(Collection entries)
★ ★ ★ ★ ★ ★ ★
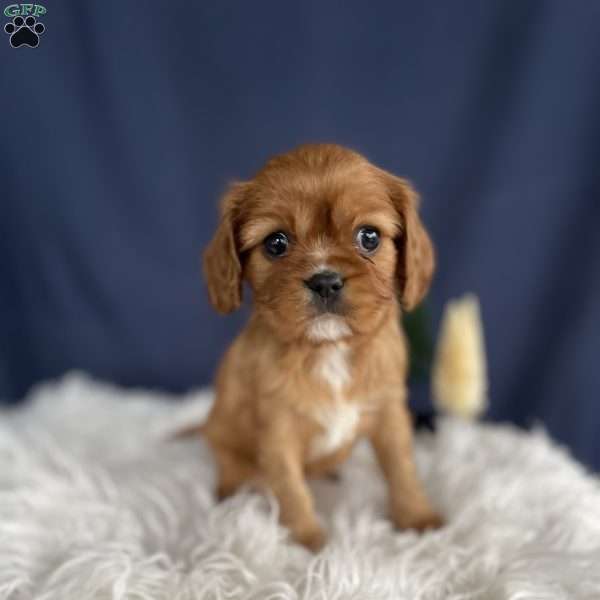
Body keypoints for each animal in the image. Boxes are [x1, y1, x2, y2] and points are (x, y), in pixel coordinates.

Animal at [202, 144, 440, 548]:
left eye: (369, 237)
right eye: (276, 243)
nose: (324, 281)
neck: (330, 349)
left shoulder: (390, 411)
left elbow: (402, 467)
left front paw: (416, 516)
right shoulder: (277, 429)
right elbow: (290, 487)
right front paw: (308, 540)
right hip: (223, 433)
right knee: (230, 464)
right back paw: (229, 492)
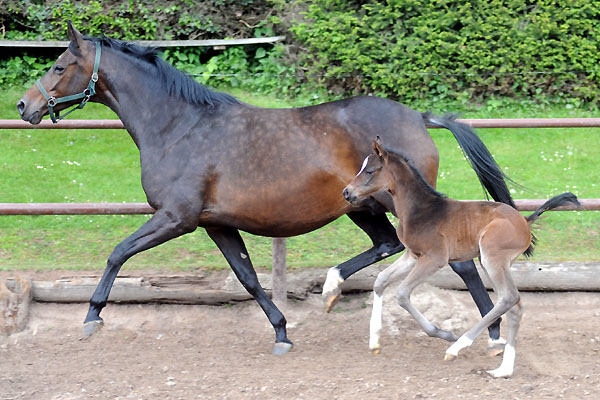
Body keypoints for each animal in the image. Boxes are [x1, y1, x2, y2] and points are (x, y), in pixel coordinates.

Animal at [342, 139, 580, 376]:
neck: (421, 210)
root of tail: (524, 220)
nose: (346, 192)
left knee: (507, 298)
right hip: (491, 262)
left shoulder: (434, 258)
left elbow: (401, 293)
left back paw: (457, 347)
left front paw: (444, 334)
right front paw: (374, 339)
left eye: (370, 171)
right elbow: (380, 280)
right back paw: (504, 369)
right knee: (515, 305)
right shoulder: (412, 255)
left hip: (492, 260)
★ ★ ★ ★ ★ ★ ★
▶ Exercise brief: Set every line of the records down again exactly, and exclude all pictures.

▶ Response to this task:
Body keypoints for each animal in the image. Boxes are [x1, y1, x2, y2] and points are (x, y), in pixel coordinates.

Animal at [202, 144, 440, 548]:
left eye: (369, 237)
right eye: (276, 243)
nose: (324, 281)
neck: (330, 349)
left shoulder: (390, 411)
left elbow: (402, 467)
left front paw: (416, 516)
right shoulder: (277, 429)
right elbow: (290, 487)
right front paw: (308, 540)
right hip: (223, 433)
right knee: (230, 464)
right back paw: (229, 492)
Body keypoints for each animal in the image. Boxes are [x1, y1, x2, y2] and points are (x, y), in pixel coordinates.

Animal at [342, 139, 580, 376]:
neck: (421, 210)
root of tail: (524, 220)
nose: (346, 192)
left knee: (507, 298)
right hip: (491, 262)
left shoulder: (434, 258)
left elbow: (401, 293)
left back paw: (457, 347)
left front paw: (444, 334)
right front paw: (374, 339)
left eye: (370, 171)
right elbow: (380, 280)
right back paw: (504, 369)
right knee: (515, 305)
right shoulder: (412, 255)
left hip: (492, 260)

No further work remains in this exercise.